Harvard Medicine News: Why study pharmaceutical markets?

Maini: Worldwide pharmaceutical markets were valued at more than $1.5 trillion in 2024. Some predictions say that number could reach $3 trillion in the next 10 years. The U.S. pharmaceutical market is the largest in the world, valued at over $600 billion in 2024 and projected to exceed $1 trillion within the next decade.

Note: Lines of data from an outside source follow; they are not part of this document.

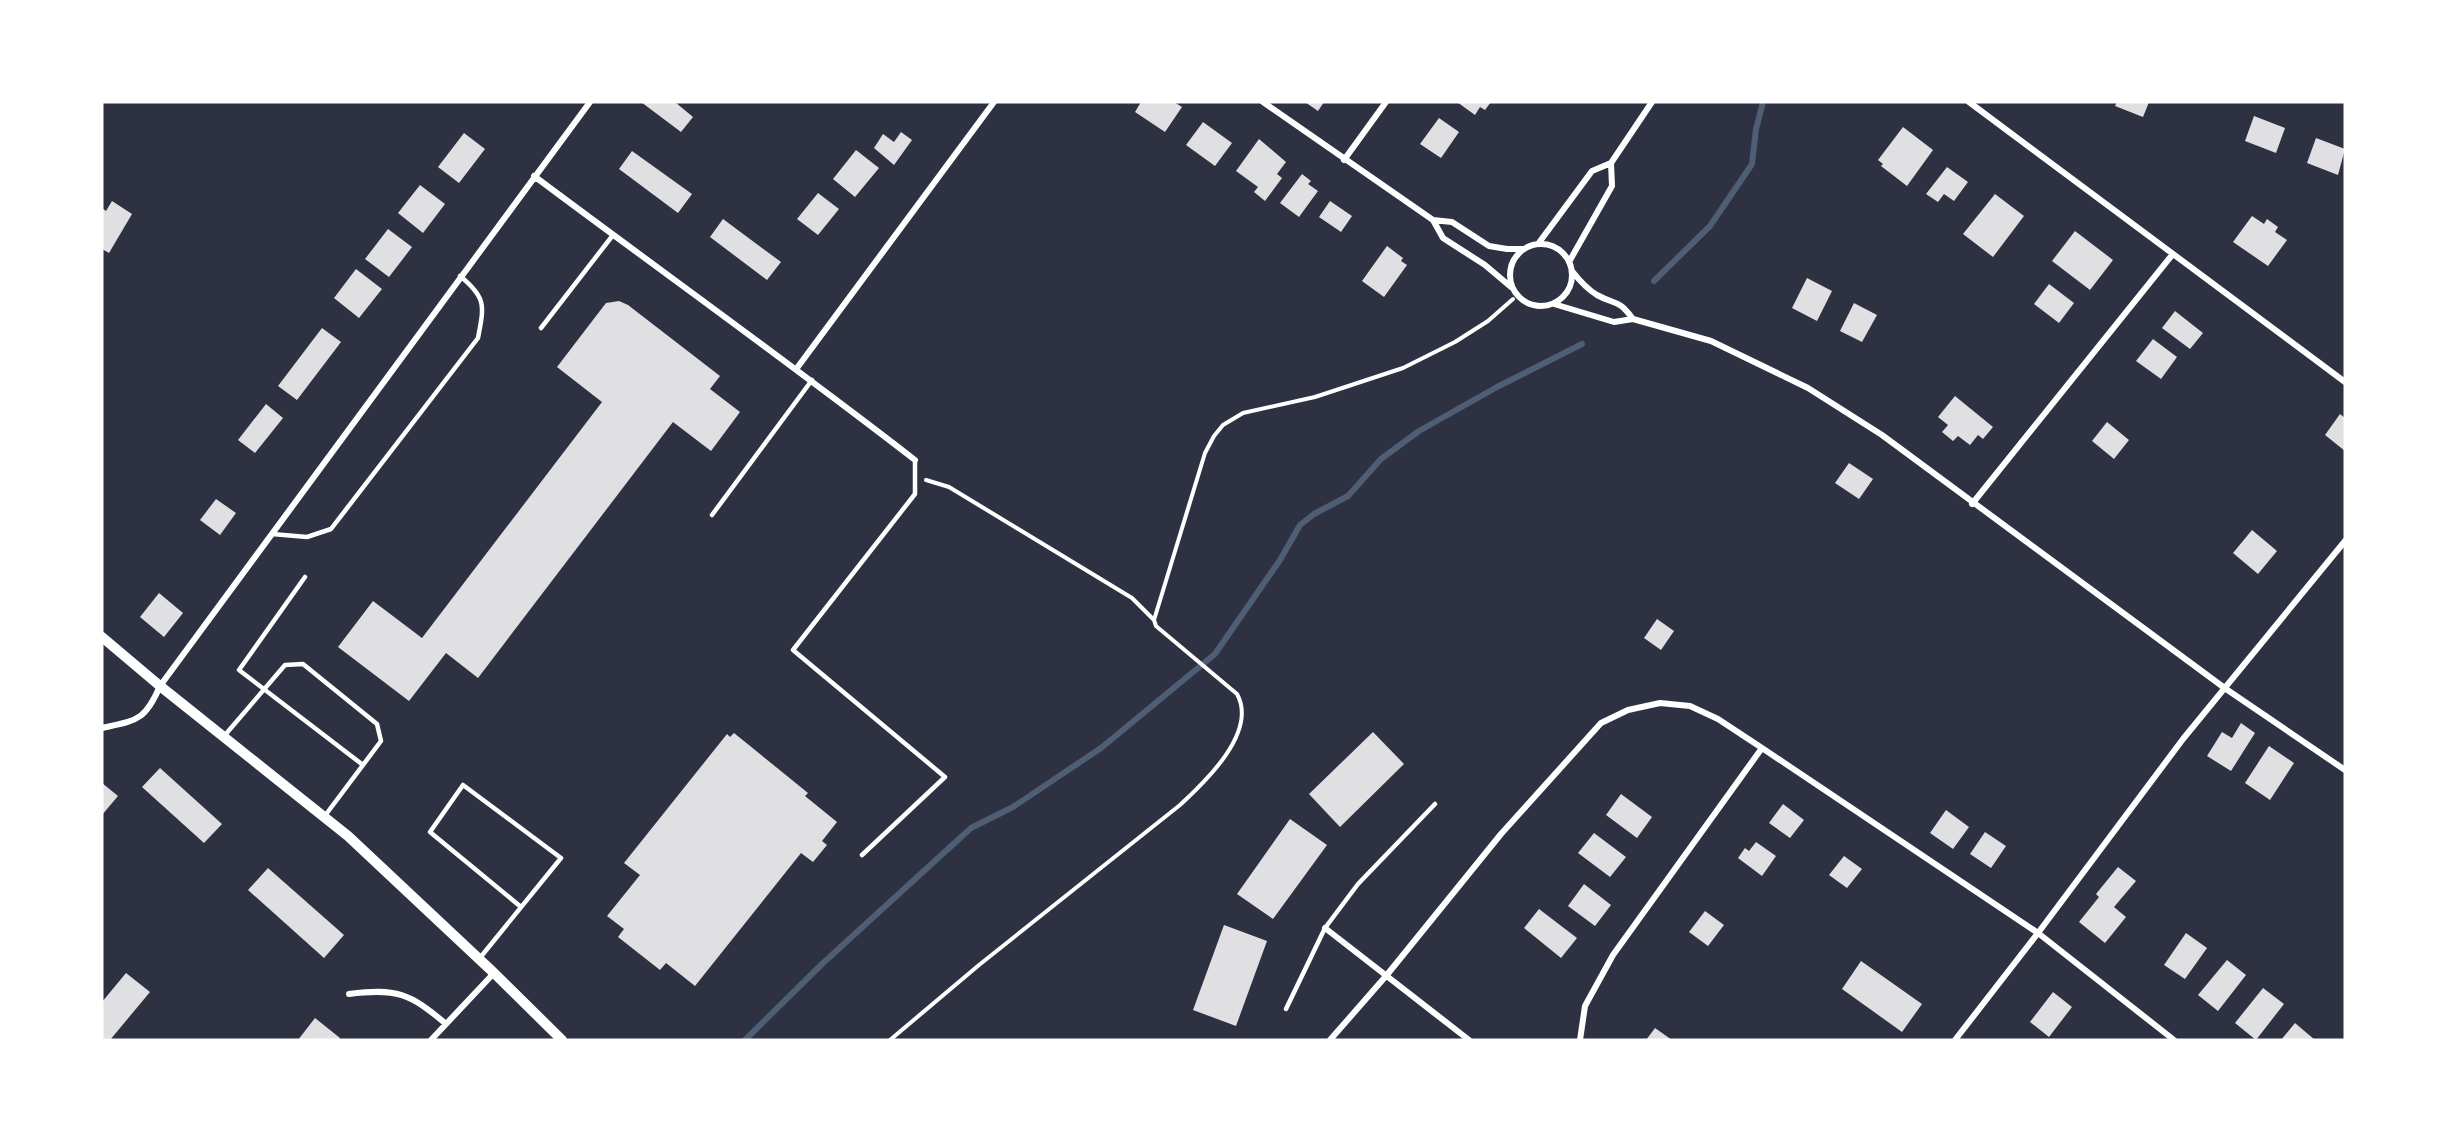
<svg xmlns="http://www.w3.org/2000/svg" width="2447" height="1142" font-family="Quicksand,sans-serif">
  <rect width="100%" height="100%" fill="#2d3142"/>
  <g fill="none" stroke-linecap="round" stroke-linejoin="round">
    <!-- stream -->
    <path stroke="#4f5d75" stroke-width="6" d="M1654,281L1710,226L1752,164L1756,129L1763,102
      M745,1040L822,964L971,828L1013,807L1101,748L1215,654L1280,560L1300,525L1314,514L1348,496L1381,459L1419,431L1497,387L1582,344"/>
  </g>
  <!-- building -->
  <path fill="#e0e0e3" d="M641,102H675L693,117L681,132Z
    M1141,102H1174L1182,107L1165,132L1135,112Z
    M1305,102H1324L1318,111Z
    M1457,102H1491L1485,110L1480,107L1475,115Z
    M2117,102H2149L2143,117L2115,106Z
    M2254,116L2285,128L2276,153L2245,141Z
    M1439,118L1459,132L1441,158L1420,144Z
    M1203,122L1232,143L1215,166L1186,145Z
    M1903,127L1933,150L1907,186L1881,166L1883,164L1878,160Z
    M901,132L912,140L894,165L874,148L883,134L894,142Z
    M464,133L485,149L459,183L438,167Z
    M2316,138L2345,149L2338,175L2307,163Z
    M1259,139L1286,162L1277,174L1282,178L1265,201L1254,192L1258,187L1236,171Z
    M856,150L879,168L855,197L833,179Z
    M632,151L692,194L678,213L619,169Z
    M1947,167L1968,182L1954,201L1944,194L1938,202L1926,194Z
    M1302,174L1311,181L1308,184L1318,191L1299,217L1280,203Z
    M420,185L445,204L423,233L398,213Z
    M818,193L839,209L818,235L797,219Z
    M1995,194L2024,216L1993,257L1963,234Z
    M112,201L132,214L109,253L102,249V208L106,211Z
    M1330,201L1352,216L1341,232L1319,217Z
    M2252,216L2264,224L2267,219L2278,227L2275,232L2287,240L2268,266L2233,242Z
    M723,219L781,262L767,280L710,237Z
    M388,229L412,247L389,277L365,259Z
    M2075,231L2113,260L2090,290L2052,261Z
    M1387,246L1403,258L1401,261L1407,265L1384,297L1362,281Z
    M356,269L382,289L359,318L334,298Z
    M1807,278L1832,291L1817,321L1792,308Z
    M2049,284L2074,303L2059,323L2034,304Z
    M619,301L628,305L720,376L710,389L740,412L711,451L673,422L478,678L446,653L409,701L338,647L373,601L422,638L602,402L557,367L606,303Z
    M1854,303L1877,315L1862,342L1840,331Z
    M2175,311L2203,333L2190,349L2162,328Z
    M322,328L341,342L297,400L278,386Z
    M2153,339L2177,357L2161,379L2136,361Z
    M1955,396L1993,427L1983,439L1978,435L1970,445L1958,436L1953,441L1942,432L1948,425L1938,417Z
    M266,404L283,418L255,453L238,440Z
    M2340,414L2345,418V451L2325,435Z
    M2107,422L2129,440L2114,459L2092,441Z
    M1849,463L1873,479L1859,499L1835,483Z
    M216,499L236,513L220,535L200,520Z
    M2252,530L2277,551L2258,574L2233,553Z
    M159,593L183,613L164,637L140,617Z
    M1657,619L1674,631L1661,650L1644,638Z
    M2241,723L2255,733L2231,771L2207,756L2222,732L2232,738Z
    M1373,732L1404,764L1340,827L1309,794Z
    M734,733L808,793L805,796L837,822L822,841L827,845L813,862L801,853L695,986L666,963L660,970L618,937L624,929L607,916L640,875L624,863L727,734L730,737Z
    M2269,746L2294,763L2270,800L2245,783Z
    M160,768L222,824L204,843L142,787Z
    M102,783L118,796L102,815Z
    M1621,794L1652,817L1637,838L1606,815Z
    M1783,804L1804,820L1790,838L1769,823Z
    M1946,810L1969,827L1953,849L1930,833Z
    M1290,819L1327,845L1273,919L1237,894Z
    M1985,832L2006,846L1991,868L1970,854Z
    M1594,833L1626,857L1610,877L1578,853Z
    M1756,842L1776,856L1762,876L1738,858L1745,848L1749,851Z
    M1844,856L1862,869L1847,888L1829,875Z
    M2118,867L2136,881L2114,907L2126,917L2105,943L2079,922L2099,897L2096,894Z
    M268,868L344,935L324,958L248,890Z
    M1584,884L1611,905L1595,926L1568,906Z
    M1539,909L1577,938L1561,958L1524,928Z
    M1705,911L1724,925L1708,946L1689,932Z
    M1224,925L1267,941L1236,1026L1193,1010Z
    M2186,933L2207,948L2185,979L2164,965Z
    M2227,960L2246,975L2218,1011L2198,995Z
    M1861,961L1922,1004L1902,1032L1842,989Z
    M126,973L150,992L110,1040H102V1002Z
    M2263,988L2284,1004L2256,1040L2235,1023Z
    M2053,992L2072,1007L2049,1037L2030,1022Z
    M315,1018L340,1038L339,1040H298Z
    M2295,1023L2315,1040H2281Z
    M1655,1028L1672,1040H1646Z"/>
  <g fill="none" stroke-linecap="round" stroke-linejoin="round">
    <!-- path -->
    <path stroke="#fff" stroke-width="4" d="M926,480L949,487L1132,598L1154,620
      M890,1040L979,965L1180,805C1205,782 1258,732 1237,694L1156,626L1154,620L1205,453L1214,436L1223,425L1243,413L1315,397L1403,368L1455,342L1488,321L1513,299"/>
    <!-- service -->
    <path stroke="#fff" stroke-width="4.5" d="M541,328L613,235
      M712,515L812,380
      M272,534L307,537L331,529L478,338C484,306 487,298 460,276
      M305,577L239,670L363,765
      M225,735L285,665L303,664L377,724L381,741L324,817
      M862,855L945,777L793,650L915,494V460
      M479,959L561,858L463,785L430,832L521,907
      M1286,1009L1325,928L1358,884L1435,804"/>
    <!-- minor -->
    <path stroke="#fff" stroke-width="6" d="M1263,102L1433,220L1443,238L1485,265L1511,287
      M1969,102L2345,382
      M1344,160L1386,102
      M534,176C661,271 790,363 915,460
      M1433,220L1452,222L1489,246L1507,249H1524
      M1510 275a31 31 0 1 1 62 0a31 31 0 1 1-62 0Z
      M1538,244L1592,171L1611,163L1652,102
      M1569,262L1612,186L1611,163
      M1572,271C1579,280 1587,289 1597,295C1617,306 1617,298 1633,319
      M1554,304L1614,322L1633,319L1711,341L1808,388L1882,435L2226,689L2345,770
      M797,368L994,102
      M1972,504L2172,255
      M102,728C137,720 145,721 160,686L590,102
      M1325,928L1469,1040
      M349,994C396,988 410,993 446,1024
      M431,1040L494,973
      M1330,1040L1386,976L1501,834L1601,723L1628,710L1660,703L1690,706L1718,719L1762,748L2038,933L2174,1040
      M1580,1040L1585,1006L1613,955L1762,748
      M1955,1040L2038,933L2183,739L2345,541"/>
    <!-- tertiary -->
    <path stroke="#fff" stroke-width="10" d="M102,637L160,686L348,836L494,973L562,1040"/>
  </g>
  <!-- border -->
  <rect width="2447" height="1142" fill="none" stroke="#ffffff" stroke-width="207"/>
</svg>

The numbers are growing because populations are aging, the prevalence of chronic diseases is rising, and there’s growing demand for innovative treatments, which can be quite expensive.

Health systems everywhere are struggling with unsustainable costs and with sometimes staggering unmet needs. Understanding how pharmaceutical markets work is crucial to fixing both of those problems and ultimately ensuring that people have access to affordable medicines.

HMNews: Why are prescription drugs so expensive?

Maini: Some pharmaceuticals are quite reasonably priced. Generic drugs are mass produced as a commodity, and most of the competition between manufacturers is to see who can sell the drug for the lowest price.

Branded pharmaceuticals, like the newest GLP-1 medicines for diabetes and obesity or next-generation cancer drugs, can be highly sought after, unique products that are controlled by a monopoly that has a certain amount of power to ask for a higher price.